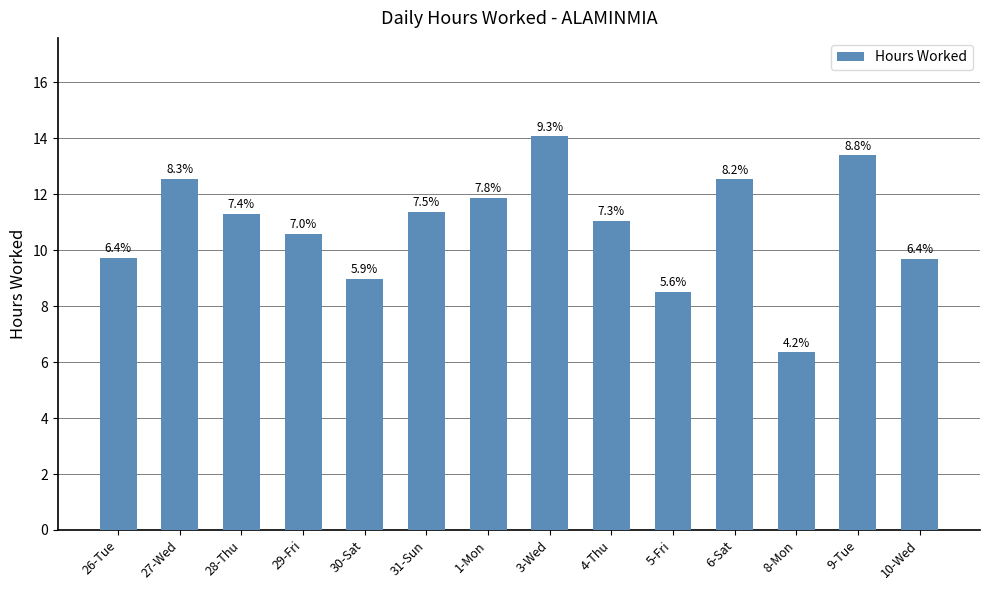

List the labels in order of value, smallest first.

8-Mon, 5-Fri, 30-Sat, 10-Wed, 26-Tue, 29-Fri, 4-Thu, 28-Thu, 31-Sun, 1-Mon, 6-Sat, 27-Wed, 9-Tue, 3-Wed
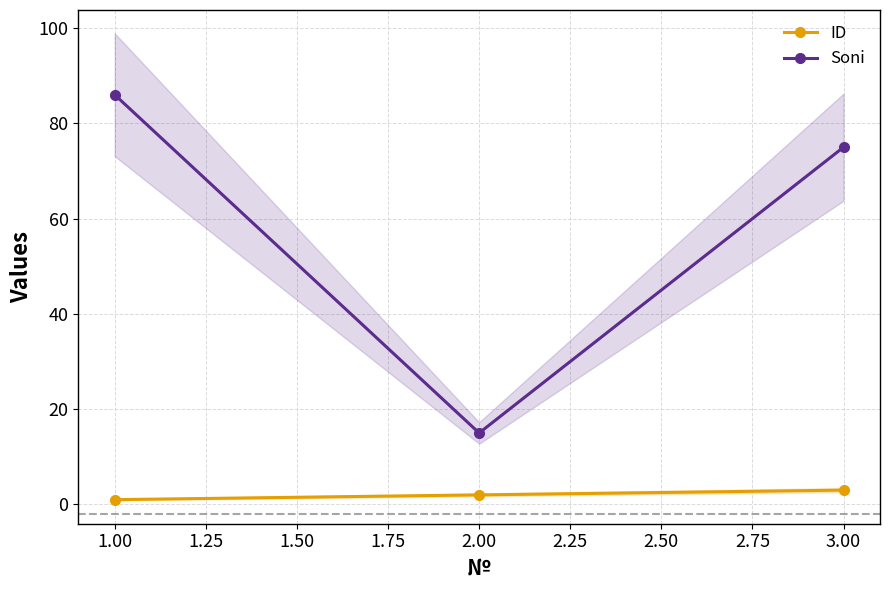

Rank the series by their average value, from highest to lowest.

Soni, ID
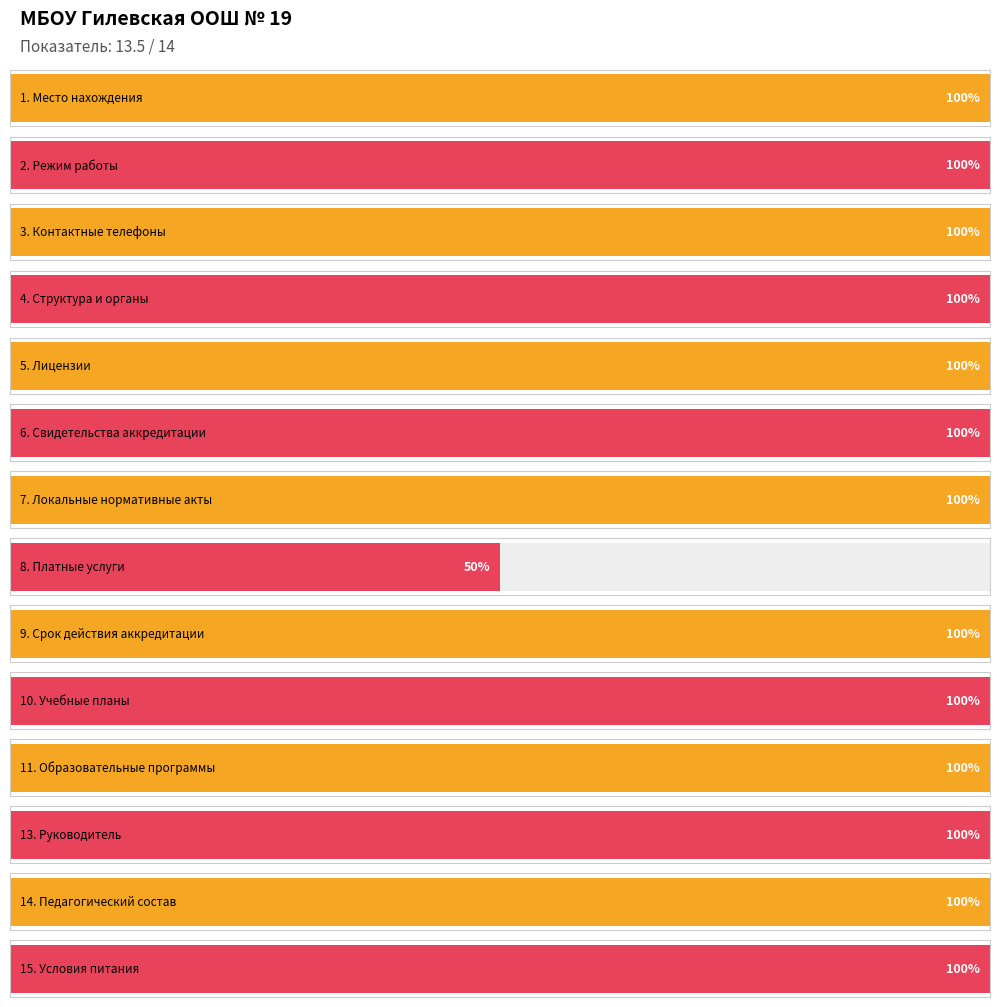

Does the chart contain stacked bars?

No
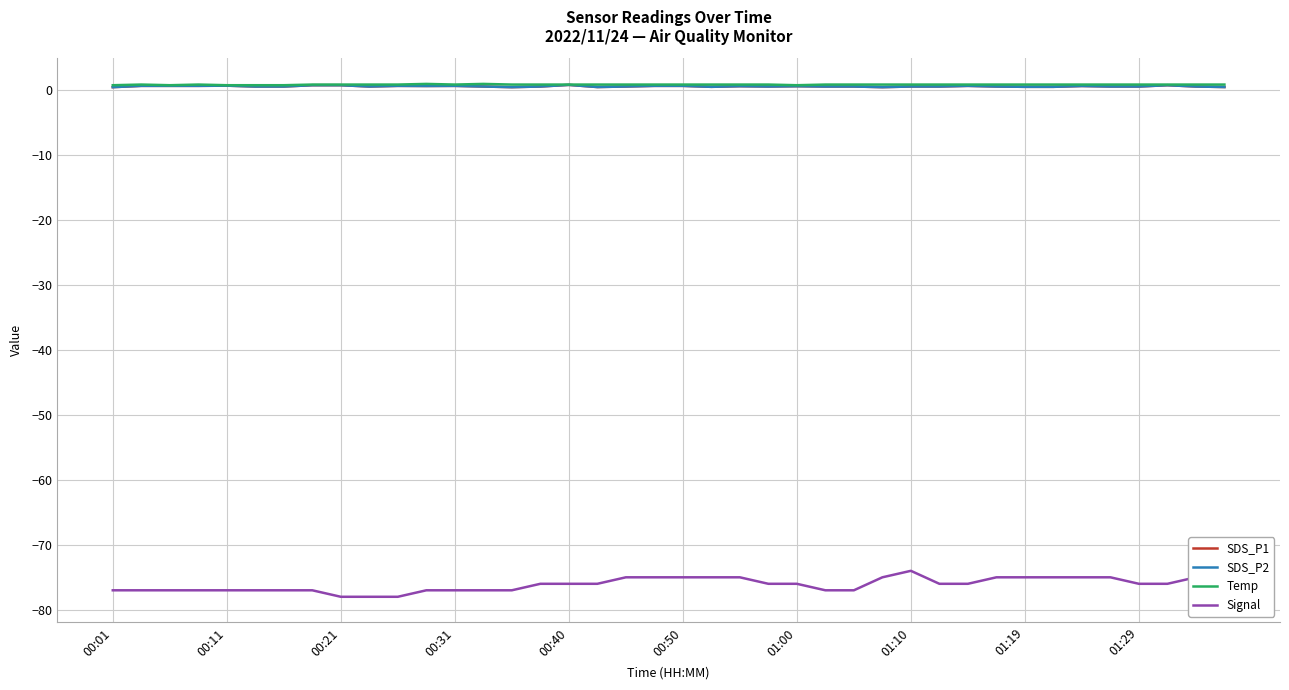

What is the difference between the maximum and minimum values in the Signal series?

4.0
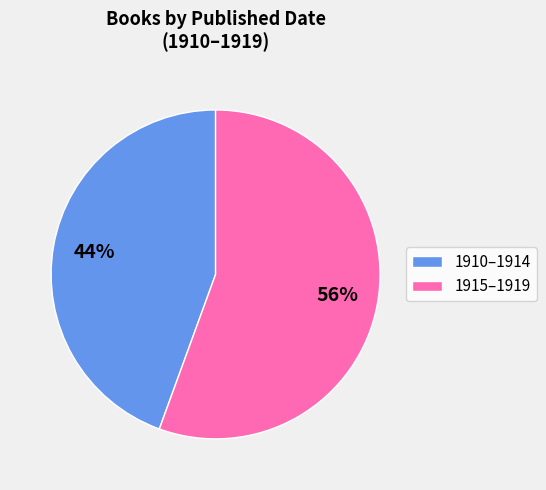

To the nearest percent, what is the combined percentage of 1910–1914 and 1915–1919?

100%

#### Work item:
Switch "series" to "sequence" wherever it appears in the data above, leave everything else unchanged, and omit the pictures from your answer.

#### Exercise output:
List the labels in order of value, smallest first.

8-Mon, 5-Fri, 30-Sat, 10-Wed, 26-Tue, 29-Fri, 4-Thu, 28-Thu, 31-Sun, 1-Mon, 6-Sat, 27-Wed, 9-Tue, 3-Wed

Rank the sequence by their average value, from highest to lowest.

Soni, ID

Does the chart contain stacked bars?

No

What is the difference between the maximum and minimum values in the Signal sequence?

4.0

To the nearest percent, what is the combined percentage of 1910–1914 and 1915–1919?

100%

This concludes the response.